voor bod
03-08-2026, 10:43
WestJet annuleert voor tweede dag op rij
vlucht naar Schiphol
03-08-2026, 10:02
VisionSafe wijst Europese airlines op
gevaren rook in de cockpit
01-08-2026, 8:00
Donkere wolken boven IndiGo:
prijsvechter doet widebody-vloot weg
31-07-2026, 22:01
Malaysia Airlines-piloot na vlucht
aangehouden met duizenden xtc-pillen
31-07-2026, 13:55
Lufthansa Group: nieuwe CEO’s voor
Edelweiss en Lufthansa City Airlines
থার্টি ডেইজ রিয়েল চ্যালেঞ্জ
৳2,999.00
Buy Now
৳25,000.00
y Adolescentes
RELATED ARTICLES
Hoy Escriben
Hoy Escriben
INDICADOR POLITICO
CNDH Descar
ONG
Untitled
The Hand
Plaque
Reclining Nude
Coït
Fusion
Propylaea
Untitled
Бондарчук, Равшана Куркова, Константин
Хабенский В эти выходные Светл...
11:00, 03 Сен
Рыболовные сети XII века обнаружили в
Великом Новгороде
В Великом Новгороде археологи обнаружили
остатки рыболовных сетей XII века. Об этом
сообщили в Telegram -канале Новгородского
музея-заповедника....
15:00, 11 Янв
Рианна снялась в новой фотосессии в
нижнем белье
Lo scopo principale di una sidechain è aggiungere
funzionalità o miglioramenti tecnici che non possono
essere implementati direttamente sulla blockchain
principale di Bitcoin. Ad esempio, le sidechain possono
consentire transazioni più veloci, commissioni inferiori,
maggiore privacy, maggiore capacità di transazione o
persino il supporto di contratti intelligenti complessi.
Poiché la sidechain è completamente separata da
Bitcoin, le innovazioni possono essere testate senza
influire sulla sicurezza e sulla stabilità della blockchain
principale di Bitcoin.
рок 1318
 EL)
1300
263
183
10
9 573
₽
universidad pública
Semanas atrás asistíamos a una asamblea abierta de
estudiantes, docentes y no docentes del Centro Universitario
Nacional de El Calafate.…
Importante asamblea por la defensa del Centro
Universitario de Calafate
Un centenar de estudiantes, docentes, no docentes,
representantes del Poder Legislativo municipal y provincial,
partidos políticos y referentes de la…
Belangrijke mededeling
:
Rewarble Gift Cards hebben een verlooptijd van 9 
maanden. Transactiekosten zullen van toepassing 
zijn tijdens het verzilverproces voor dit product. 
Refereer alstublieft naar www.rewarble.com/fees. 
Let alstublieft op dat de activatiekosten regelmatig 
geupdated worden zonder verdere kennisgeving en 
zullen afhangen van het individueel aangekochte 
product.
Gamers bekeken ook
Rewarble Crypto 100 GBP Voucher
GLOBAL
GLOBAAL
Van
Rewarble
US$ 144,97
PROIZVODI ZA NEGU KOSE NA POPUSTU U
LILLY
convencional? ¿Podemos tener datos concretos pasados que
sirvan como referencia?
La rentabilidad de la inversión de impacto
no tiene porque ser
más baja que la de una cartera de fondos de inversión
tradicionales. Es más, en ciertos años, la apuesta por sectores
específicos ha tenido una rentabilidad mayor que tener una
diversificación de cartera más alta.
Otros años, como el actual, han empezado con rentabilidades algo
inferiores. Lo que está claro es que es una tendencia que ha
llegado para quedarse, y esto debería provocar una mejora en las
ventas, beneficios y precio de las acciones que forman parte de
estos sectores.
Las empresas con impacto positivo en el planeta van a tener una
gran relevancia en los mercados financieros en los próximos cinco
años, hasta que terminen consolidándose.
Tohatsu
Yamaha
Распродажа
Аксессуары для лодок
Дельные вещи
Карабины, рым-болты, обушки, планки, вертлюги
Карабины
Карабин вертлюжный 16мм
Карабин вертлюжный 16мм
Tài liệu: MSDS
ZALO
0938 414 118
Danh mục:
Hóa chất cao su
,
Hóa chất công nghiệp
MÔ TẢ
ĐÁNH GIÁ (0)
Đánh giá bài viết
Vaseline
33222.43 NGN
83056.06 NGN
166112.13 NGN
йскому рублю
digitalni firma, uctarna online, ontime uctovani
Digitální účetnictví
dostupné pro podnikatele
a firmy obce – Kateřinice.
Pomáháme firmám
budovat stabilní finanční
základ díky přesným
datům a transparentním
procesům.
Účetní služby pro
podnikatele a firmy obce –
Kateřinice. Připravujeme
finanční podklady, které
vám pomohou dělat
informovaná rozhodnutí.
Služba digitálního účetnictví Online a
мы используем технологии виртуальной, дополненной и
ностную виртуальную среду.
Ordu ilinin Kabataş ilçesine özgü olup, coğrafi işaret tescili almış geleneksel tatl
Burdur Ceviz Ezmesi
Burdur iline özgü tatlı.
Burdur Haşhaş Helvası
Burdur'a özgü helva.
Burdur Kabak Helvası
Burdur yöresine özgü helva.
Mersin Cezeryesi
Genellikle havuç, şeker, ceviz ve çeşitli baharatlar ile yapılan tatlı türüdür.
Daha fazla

********

Your goal — Each entry must be output exactly as it was written.

Written reply —
voor bod
03-08-2026, 10:43
WestJet annuleert voor tweede dag op rij
vlucht naar Schiphol
03-08-2026, 10:02
VisionSafe wijst Europese airlines op
gevaren rook in de cockpit
01-08-2026, 8:00
Donkere wolken boven IndiGo:
prijsvechter doet widebody-vloot weg
31-07-2026, 22:01
Malaysia Airlines-piloot na vlucht
aangehouden met duizenden xtc-pillen
31-07-2026, 13:55
Lufthansa Group: nieuwe CEO’s voor
Edelweiss en Lufthansa City Airlines
থার্টি ডেইজ রিয়েল চ্যালেঞ্জ
৳2,999.00
Buy Now
৳25,000.00
y Adolescentes
RELATED ARTICLES
Hoy Escriben
Hoy Escriben
INDICADOR POLITICO
CNDH Descar
ONG
Untitled
The Hand
Plaque
Reclining Nude
Coït
Fusion
Propylaea
Untitled
Бондарчук, Равшана Куркова, Константин
Хабенский В эти выходные Светл...
11:00, 03 Сен
Рыболовные сети XII века обнаружили в
Великом Новгороде
В Великом Новгороде археологи обнаружили
остатки рыболовных сетей XII века. Об этом
сообщили в Telegram -канале Новгородского
музея-заповедника....
15:00, 11 Янв
Рианна снялась в новой фотосессии в
нижнем белье
Lo scopo principale di una sidechain è aggiungere
funzionalità o miglioramenti tecnici che non possono
essere implementati direttamente sulla blockchain
principale di Bitcoin. Ad esempio, le sidechain possono
consentire transazioni più veloci, commissioni inferiori,
maggiore privacy, maggiore capacità di transazione o
persino il supporto di contratti intelligenti complessi.
Poiché la sidechain è completamente separata da
Bitcoin, le innovazioni possono essere testate senza
influire sulla sicurezza e sulla stabilità della blockchain
principale di Bitcoin.
рок 1318
 EL)
1300
263
183
10
9 573
₽
universidad pública
Semanas atrás asistíamos a una asamblea abierta de
estudiantes, docentes y no docentes del Centro Universitario
Nacional de El Calafate.…
Importante asamblea por la defensa del Centro
Universitario de Calafate
Un centenar de estudiantes, docentes, no docentes,
representantes del Poder Legislativo municipal y provincial,
partidos políticos y referentes de la…
Belangrijke mededeling
:
Rewarble Gift Cards hebben een verlooptijd van 9 
maanden. Transactiekosten zullen van toepassing 
zijn tijdens het verzilverproces voor dit product. 
Refereer alstublieft naar www.rewarble.com/fees. 
Let alstublieft op dat de activatiekosten regelmatig 
geupdated worden zonder verdere kennisgeving en 
zullen afhangen van het individueel aangekochte 
product.
Gamers bekeken ook
Rewarble Crypto 100 GBP Voucher
GLOBAL
GLOBAAL
Van
Rewarble
US$ 144,97
PROIZVODI ZA NEGU KOSE NA POPUSTU U
LILLY
convencional? ¿Podemos tener datos concretos pasados que
sirvan como referencia?
La rentabilidad de la inversión de impacto
no tiene porque ser
más baja que la de una cartera de fondos de inversión
tradicionales. Es más, en ciertos años, la apuesta por sectores
específicos ha tenido una rentabilidad mayor que tener una
diversificación de cartera más alta.
Otros años, como el actual, han empezado con rentabilidades algo
inferiores. Lo que está claro es que es una tendencia que ha
llegado para quedarse, y esto debería provocar una mejora en las
ventas, beneficios y precio de las acciones que forman parte de
estos sectores.
Las empresas con impacto positivo en el planeta van a tener una
gran relevancia en los mercados financieros en los próximos cinco
años, hasta que terminen consolidándose.
Tohatsu
Yamaha
Распродажа
Аксессуары для лодок
Дельные вещи
Карабины, рым-болты, обушки, планки, вертлюги
Карабины
Карабин вертлюжный 16мм
Карабин вертлюжный 16мм
Tài liệu: MSDS
ZALO
0938 414 118
Danh mục:
Hóa chất cao su
,
Hóa chất công nghiệp
MÔ TẢ
ĐÁNH GIÁ (0)
Đánh giá bài viết
Vaseline
33222.43 NGN
83056.06 NGN
166112.13 NGN
йскому рублю
digitalni firma, uctarna online, ontime uctovani
Digitální účetnictví
dostupné pro podnikatele
a firmy obce – Kateřinice.
Pomáháme firmám
budovat stabilní finanční
základ díky přesným
datům a transparentním
procesům.
Účetní služby pro
podnikatele a firmy obce –
Kateřinice. Připravujeme
finanční podklady, které
vám pomohou dělat
informovaná rozhodnutí.
Služba digitálního účetnictví Online a
мы используем технологии виртуальной, дополненной и
ностную виртуальную среду.
Ordu ilinin Kabataş ilçesine özgü olup, coğrafi işaret tescili almış geleneksel tatl
Burdur Ceviz Ezmesi
Burdur iline özgü tatlı.
Burdur Haşhaş Helvası
Burdur'a özgü helva.
Burdur Kabak Helvası
Burdur yöresine özgü helva.
Mersin Cezeryesi
Genellikle havuç, şeker, ceviz ve çeşitli baharatlar ile yapılan tatlı türüdür.
Daha fazla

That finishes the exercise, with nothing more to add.